I went that evening and addressed City Council, asking them to right a wrong happening at the City Staff level regarding our home, and also asked them face to face to investigate where the City's right to plan or map out proposed zoning divisions ends and where a homeowner's right extends as to private uses of the inside of their home.
At the end of the meeting, Councilman McCaslin ranted against us saying, "You can kill more flies with honey than vinegar." My experience with the City's one and only "brick wall" posture was beginning to support other residents' claims of injustice.
On January 12, We received Mr. Smith's letter refusing to perform a final inspection or grant us a new permit, or to write a letter of completion. He carbon copied the letter to City Manager Sears and City Attorney Brotzman. He cited a half of a sentence of code that aroused my curiosity. The code mentioned R-3 Group. Perhaps we were some kind of group home?
I looked up the code and law unfolded like tulip petals. The first thing I noticed was that under Englewood's Group Home code, we were in full compliance to host unrelated people in our district.
The City's term R-3 was listed on our permit as a kind of single-family style of home. Mr. Smith had written a memo to City Manager Sears telling him there was no difference in the building standards between single-family homes and boarding houses.

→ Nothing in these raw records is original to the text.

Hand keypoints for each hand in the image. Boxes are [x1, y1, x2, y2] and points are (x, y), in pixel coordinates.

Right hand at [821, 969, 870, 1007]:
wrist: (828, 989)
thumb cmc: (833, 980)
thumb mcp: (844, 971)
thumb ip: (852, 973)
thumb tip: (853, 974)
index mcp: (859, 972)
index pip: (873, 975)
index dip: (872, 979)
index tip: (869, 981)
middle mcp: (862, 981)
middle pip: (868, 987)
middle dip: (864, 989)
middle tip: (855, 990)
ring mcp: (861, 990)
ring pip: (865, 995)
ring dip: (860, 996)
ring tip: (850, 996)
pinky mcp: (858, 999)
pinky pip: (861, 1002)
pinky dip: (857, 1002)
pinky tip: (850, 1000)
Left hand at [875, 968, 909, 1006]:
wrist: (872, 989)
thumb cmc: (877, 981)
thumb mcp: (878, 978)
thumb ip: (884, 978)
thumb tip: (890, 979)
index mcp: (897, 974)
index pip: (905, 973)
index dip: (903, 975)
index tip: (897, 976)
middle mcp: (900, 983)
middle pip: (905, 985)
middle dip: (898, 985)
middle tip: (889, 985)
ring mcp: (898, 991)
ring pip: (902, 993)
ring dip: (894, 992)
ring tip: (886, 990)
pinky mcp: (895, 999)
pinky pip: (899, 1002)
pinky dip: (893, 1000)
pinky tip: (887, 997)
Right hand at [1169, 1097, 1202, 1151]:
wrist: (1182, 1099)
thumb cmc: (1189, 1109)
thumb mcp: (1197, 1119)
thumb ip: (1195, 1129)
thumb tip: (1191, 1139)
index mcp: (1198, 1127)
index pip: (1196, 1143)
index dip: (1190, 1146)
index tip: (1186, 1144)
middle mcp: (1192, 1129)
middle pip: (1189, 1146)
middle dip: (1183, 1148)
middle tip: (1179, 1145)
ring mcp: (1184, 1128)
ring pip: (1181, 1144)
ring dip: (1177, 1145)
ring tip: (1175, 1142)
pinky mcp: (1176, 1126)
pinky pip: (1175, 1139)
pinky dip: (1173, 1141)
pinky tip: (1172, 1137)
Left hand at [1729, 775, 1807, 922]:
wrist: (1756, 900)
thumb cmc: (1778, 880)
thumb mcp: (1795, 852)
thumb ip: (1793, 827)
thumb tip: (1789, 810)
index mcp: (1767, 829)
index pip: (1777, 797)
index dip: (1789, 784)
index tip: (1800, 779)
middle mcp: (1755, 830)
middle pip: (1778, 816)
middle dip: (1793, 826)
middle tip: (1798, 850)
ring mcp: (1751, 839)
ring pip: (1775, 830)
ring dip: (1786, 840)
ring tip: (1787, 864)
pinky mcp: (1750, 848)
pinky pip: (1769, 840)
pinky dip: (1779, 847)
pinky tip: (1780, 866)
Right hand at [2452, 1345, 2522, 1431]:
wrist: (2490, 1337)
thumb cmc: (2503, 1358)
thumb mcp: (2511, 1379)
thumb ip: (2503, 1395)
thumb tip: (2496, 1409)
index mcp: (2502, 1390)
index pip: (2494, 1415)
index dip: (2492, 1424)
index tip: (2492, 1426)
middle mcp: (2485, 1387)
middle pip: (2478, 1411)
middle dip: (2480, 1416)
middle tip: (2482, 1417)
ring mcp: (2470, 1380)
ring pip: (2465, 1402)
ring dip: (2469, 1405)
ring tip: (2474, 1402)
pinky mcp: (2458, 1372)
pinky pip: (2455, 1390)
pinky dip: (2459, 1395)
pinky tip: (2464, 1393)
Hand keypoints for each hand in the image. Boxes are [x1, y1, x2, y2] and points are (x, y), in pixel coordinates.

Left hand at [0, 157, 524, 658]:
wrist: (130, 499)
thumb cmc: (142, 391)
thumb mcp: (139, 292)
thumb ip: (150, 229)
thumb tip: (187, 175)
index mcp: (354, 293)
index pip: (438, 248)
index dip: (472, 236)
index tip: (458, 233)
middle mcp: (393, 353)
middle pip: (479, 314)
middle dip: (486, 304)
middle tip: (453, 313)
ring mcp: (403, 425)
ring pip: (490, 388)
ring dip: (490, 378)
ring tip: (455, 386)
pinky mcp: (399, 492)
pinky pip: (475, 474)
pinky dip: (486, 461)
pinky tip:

In fact, if we wanted to, we could have shared the house with 8 unrelated people, 2 per bed-room. This law showed not only that we were within our rights, not outside them, but also that we had not abused our rights. Ours was a home for study and reflection. No dangerous issues of too many people had ever occurred here.
The City called it a "boarding house." With a huge sigh of relief, we decided to be a residential boarding house. We looked over State codes and health codes and found that no permits or licenses were required because we were still only a private residence. This suited us fine and we decided to rely on it whole-heartedly. But, why hadn't the City Manager ever let on to us about it? Surely he knew about the codes enacted during his tenure as Manager?
On January 15, 2008, City Manager Sears was responsible for serving us with a Summons and Complaint, in layman's terms, it was a groundless and malicious prosecution. We were appalled. Didn't there have to be some correlation of facts behind a City's Complaint?
I complained about Gary Sears to his professional management association that he was depriving us of due process and had broken trust with us as to our building permits also. I complained to the Supreme Court about the City attorneys' involvement.
We wrote a Motion to Dismiss and another for Summary Judgment. Nothing happened. We were forced to hire an special zoning attorney for the conference at ten times the amount my husband makes working at Craig Hospital. At pre-trial, we conferred with the City's special prosecutor and told him that our research showed we had found our affirmative defense in the City's Boarding House code.
I also asked the City for an Appeal of Lance Smith's refusal to perform the final inspection. The City refused using a flimsy excuse that I had waited too long to request an appeal. It was later that I found out that Inspector Craig had closed out our plumbing and mechanical permits without further claim against us.
Soon after, Special Prosecutor Alan Katz, whom the City had hired because of our complaints against their own attorneys, wrote his own Motion to Dismiss, and I discovered on my birthday that the Judge had approved it. Nothing could have made us happier.
An attorney for Cherry Hills later told us he had never seen an attorney get a municipal case dismissed before, much less by a regular person. We celebrated that evening at a local Englewood eatery with friends, cheers all around and unanimous congratulations.